Grundlage der Diskussion um die Anwesenheitspflicht in der ZSK
In der ZSK soll eine grundsätzliche Diskussion über die Anwesenheitspflicht stattgefunden haben und man habe sich hier an Beispielen wie den RPO der Universitäten Bonn und Hamburg orientiert. Die RPO der Universität Hamburg erlaubt die freiwillige Festlegung von Anwesenheitspflichten durch Dozenten. Die Einführung einer Anwesenheitspflicht müsste jedoch durch die RPO konkret geregelt werden, wie häufig man nun fehlen dürfte. Hierzu war es schwierig, eine konkrete Anzahl an Terminen zu nennen, sondern es wurde sich darauf verständigt, die Zahl von 80 % der Veranstaltungstermine als Anwesenheitspflicht festzusetzen.

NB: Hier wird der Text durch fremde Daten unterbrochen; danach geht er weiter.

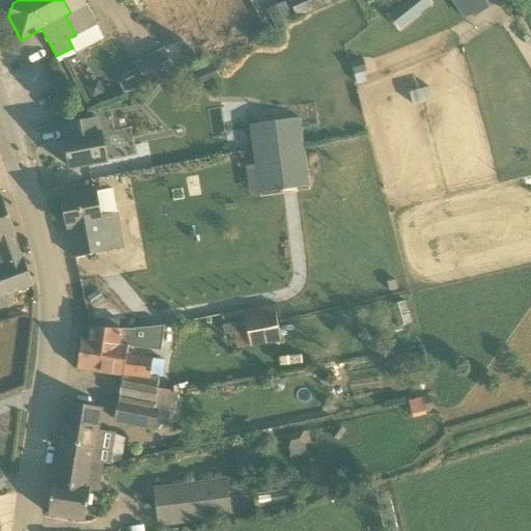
[(76,35),(96,24),(84,0),(63,0),(71,12),(65,16),(76,35)]
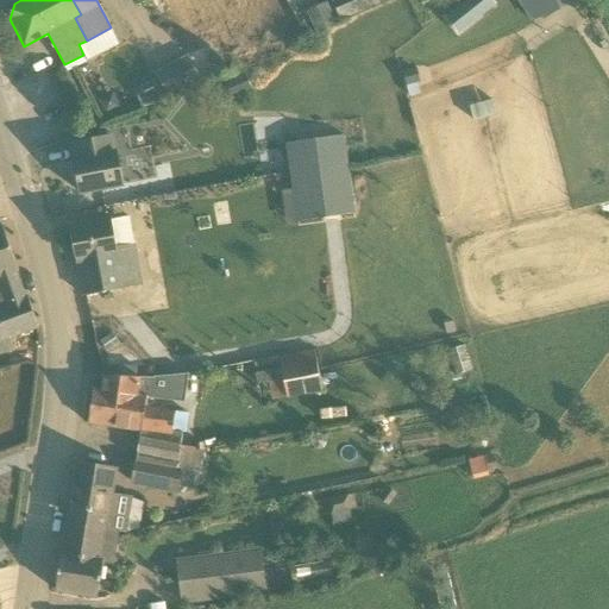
[(394,0),(358,0),(336,10),(341,24),(394,0)]
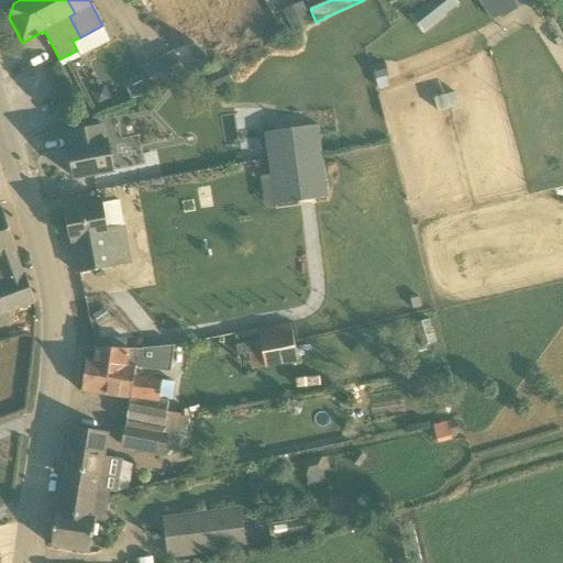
[(457,3),(454,0),(434,0),(414,17),(423,30),(457,3)]
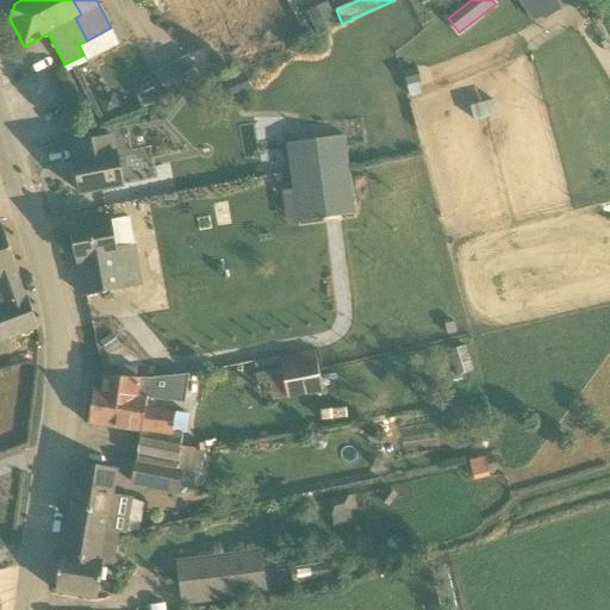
[(565,7),(560,0),(516,0),(531,24),(541,18),(543,20),(565,7)]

Konsequenzen für das Unterschreiten der 80 % Anwesenheitsquote sollten jedoch keine harten Konsequenzen sein, wie die fehlende Zulassung zur Studien- oder Prüfungsleistung oder das Nicht-Bestehen des Moduls. Aber dennoch müsste eine Regelung gefunden werden, wie die fehlende Anwesenheit kompensiert werden könnte. Die Konkretisierung ist offen.Dieses führte zu der folgenden Formulierung in den bisherigen Roh-Entwurf der neuen RPO, der Univativ vorliegt:
„§6 Modularisierung und Lehrveranstaltungsarten
(2) Das Studium setzt die kontinuierliche Teilnahme und aktive Mitarbeit an den Lehrveranstaltungen, die im Rahmen eines Moduls zu erbringen sind, deren unterschiedlichen Lehr- und Lernformen sowie ihre Vor- und Nachbereitungszeit voraus. Kontinuierlich teilgenommen hat grundsätzlich, wer nicht mehr als 20 Prozent der Präsenzzeit versäumt hat.“
Was sagen die Studierendenvertreter?
In der vorliegenden Anfrage einer Senatsliste, die als Tischvorlage im Senat verteilt wurde, vertreten zwei studentische Mitglieder im Senat folgende Position:
„Nach Meinung von Leuphana gemeinsam gestalten stellt die Einführung einer prozentualen Anwesenheitspflicht kein adäquates Mittel zur Verbesserung der Lehre dar. Vielmehr sollte sowohl von den Studierenden als auch von den Lehrenden unserer Universitätsgemeinschaft ein Mindestmaß von Engagement und Eigenverantwortung erwartet werden können. Des Weiteren sollte die Grundlage zur aktiven Teilnahme an Lehrveranstaltungen die intrinsische Motivation der Studierenden sein. Insbesondere in Seminaren kann aus unserer Sicht nur dann eine engagierte Diskussion entstehen, wenn die Studierenden sich nicht zur Teilnahme gezwungen fühlen. Die bloße Befürchtung, das mehrfache Versäumen einer Präsenzveranstaltung könne Auswirkungen auf das Bestehen der Modulprüfung nehmen, kommt einem solchen Zwang gleich, den wir nicht befürworten können.“
Kommt es zu einer Abstimmung der neuen RPO in der Sitzung des Senats im November, so treten drei Studierendenvertreter gegen zehn Professoren, drei wissenschaftliche Mitarbeiter und drei Mitarbeiter aus Technik und Verwaltung an. Das Abstimmungsergebnis dürfte spannend sein. Wofür die Studierendenvertreter damals beim Bildungsstreik 2009 gekämpft und schließlich auch erreicht haben, die Anwesenheitspflicht aufzugeben, wird nun vier Jahre später von der Leuphana scheinbar ignoriert. Schließlich darf man nun auch nicht vergessen, dass viele der damaligen Studierenden, welche 2009 den Hörsaal besetzten, nun nicht mehr an der Leuphana sind. Hat die Leuphana darauf spekuliert, dass sich niemand mehr erinnert, wie die Studierenden gegen die Anwesenheitspflicht sind?